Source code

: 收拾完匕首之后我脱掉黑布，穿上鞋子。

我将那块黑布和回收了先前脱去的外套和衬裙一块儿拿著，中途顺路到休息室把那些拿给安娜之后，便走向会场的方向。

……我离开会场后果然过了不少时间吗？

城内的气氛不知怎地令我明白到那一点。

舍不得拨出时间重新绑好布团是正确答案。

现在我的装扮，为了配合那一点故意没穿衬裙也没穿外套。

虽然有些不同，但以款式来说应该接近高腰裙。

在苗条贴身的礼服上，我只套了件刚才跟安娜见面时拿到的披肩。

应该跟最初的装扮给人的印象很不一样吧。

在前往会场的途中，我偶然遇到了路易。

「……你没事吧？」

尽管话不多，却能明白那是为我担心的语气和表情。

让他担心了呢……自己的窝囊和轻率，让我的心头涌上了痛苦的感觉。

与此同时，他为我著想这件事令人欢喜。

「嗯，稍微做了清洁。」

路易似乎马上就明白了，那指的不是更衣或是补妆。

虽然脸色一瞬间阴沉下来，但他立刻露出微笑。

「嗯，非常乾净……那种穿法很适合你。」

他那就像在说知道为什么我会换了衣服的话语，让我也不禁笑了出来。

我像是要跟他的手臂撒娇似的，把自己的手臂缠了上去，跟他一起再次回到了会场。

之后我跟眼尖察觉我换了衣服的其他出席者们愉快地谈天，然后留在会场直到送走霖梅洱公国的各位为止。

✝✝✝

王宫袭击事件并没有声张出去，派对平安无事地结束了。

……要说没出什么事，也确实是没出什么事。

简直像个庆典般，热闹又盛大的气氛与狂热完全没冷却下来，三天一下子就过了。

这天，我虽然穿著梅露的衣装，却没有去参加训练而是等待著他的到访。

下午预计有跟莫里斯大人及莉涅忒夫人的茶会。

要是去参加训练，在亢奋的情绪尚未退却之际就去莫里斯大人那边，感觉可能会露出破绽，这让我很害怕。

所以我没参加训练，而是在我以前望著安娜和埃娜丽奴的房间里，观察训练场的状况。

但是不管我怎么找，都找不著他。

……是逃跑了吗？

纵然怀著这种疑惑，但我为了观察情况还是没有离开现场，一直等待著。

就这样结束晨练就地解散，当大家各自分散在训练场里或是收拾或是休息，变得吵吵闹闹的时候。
==
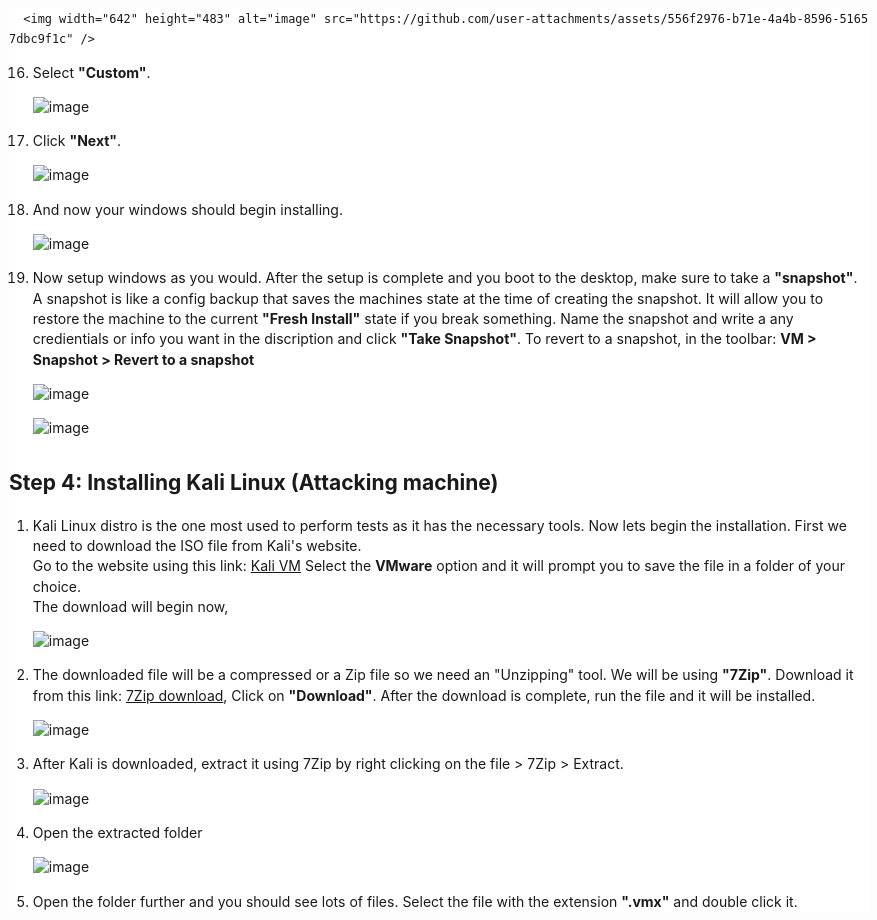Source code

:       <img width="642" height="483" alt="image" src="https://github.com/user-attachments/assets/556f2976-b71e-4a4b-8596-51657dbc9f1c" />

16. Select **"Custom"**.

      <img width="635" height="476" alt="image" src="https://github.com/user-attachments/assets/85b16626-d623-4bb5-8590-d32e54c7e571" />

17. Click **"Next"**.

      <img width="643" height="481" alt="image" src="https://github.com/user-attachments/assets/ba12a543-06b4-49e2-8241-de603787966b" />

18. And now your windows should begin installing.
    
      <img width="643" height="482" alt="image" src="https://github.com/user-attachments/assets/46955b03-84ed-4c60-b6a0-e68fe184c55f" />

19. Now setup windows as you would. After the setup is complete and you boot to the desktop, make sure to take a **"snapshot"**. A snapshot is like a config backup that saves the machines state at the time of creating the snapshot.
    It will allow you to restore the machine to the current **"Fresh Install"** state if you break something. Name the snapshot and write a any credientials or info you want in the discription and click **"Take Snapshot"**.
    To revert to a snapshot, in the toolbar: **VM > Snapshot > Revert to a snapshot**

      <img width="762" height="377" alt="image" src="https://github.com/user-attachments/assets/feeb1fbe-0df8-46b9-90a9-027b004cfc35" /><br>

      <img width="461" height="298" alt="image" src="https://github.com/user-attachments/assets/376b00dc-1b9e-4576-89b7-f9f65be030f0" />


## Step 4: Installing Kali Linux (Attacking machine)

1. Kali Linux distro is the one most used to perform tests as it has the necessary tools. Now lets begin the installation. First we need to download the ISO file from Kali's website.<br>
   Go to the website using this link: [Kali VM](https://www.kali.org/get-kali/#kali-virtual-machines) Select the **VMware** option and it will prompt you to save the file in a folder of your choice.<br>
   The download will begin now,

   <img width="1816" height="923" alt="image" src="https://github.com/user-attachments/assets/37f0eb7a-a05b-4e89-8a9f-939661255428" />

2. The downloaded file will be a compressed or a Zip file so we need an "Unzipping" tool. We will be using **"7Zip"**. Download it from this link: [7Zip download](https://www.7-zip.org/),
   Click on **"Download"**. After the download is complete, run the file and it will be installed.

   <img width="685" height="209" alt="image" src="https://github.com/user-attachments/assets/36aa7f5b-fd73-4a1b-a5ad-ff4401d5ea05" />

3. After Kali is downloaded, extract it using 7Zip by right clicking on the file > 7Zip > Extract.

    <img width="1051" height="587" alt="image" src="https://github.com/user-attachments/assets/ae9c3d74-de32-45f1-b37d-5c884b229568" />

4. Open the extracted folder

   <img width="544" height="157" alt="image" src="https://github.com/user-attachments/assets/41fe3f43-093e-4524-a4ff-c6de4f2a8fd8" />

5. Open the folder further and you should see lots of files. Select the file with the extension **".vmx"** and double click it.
...
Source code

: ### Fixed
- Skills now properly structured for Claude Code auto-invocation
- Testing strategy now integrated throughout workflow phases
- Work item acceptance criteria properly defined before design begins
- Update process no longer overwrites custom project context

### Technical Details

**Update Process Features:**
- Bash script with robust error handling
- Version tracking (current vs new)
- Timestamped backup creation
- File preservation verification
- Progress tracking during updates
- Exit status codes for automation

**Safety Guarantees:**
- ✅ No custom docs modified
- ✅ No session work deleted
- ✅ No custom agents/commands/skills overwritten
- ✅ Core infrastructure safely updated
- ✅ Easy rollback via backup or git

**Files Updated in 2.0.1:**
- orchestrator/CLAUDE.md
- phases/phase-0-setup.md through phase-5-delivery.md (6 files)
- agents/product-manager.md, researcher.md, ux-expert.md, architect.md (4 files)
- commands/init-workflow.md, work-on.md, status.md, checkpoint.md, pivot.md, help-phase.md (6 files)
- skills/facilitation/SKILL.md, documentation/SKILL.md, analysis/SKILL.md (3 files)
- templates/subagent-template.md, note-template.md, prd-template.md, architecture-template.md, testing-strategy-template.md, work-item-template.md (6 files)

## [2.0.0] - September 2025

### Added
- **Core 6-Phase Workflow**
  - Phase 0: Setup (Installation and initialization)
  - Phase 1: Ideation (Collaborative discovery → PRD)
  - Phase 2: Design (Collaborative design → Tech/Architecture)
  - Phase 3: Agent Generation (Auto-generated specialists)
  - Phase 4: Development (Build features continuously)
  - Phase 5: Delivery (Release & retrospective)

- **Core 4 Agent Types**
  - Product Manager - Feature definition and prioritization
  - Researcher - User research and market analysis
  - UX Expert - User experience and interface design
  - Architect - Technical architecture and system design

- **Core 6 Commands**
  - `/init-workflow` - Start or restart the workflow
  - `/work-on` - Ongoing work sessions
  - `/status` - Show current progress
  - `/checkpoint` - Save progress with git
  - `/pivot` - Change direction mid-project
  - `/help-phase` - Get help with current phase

◆ ASSIGNED TASK
Reproduce, character for character, only the lines of the preceding data that start at the line with "restart the workflow" and end at the line with "with current phase", both included.

◆ REPLY TO THE EXERCISE
  - `/init-workflow` - Start or restart the workflow
  - `/work-on` - Ongoing work sessions
  - `/status` - Show current progress
  - `/checkpoint` - Save progress with git
  - `/pivot` - Change direction mid-project
  - `/help-phase` - Get help with current phase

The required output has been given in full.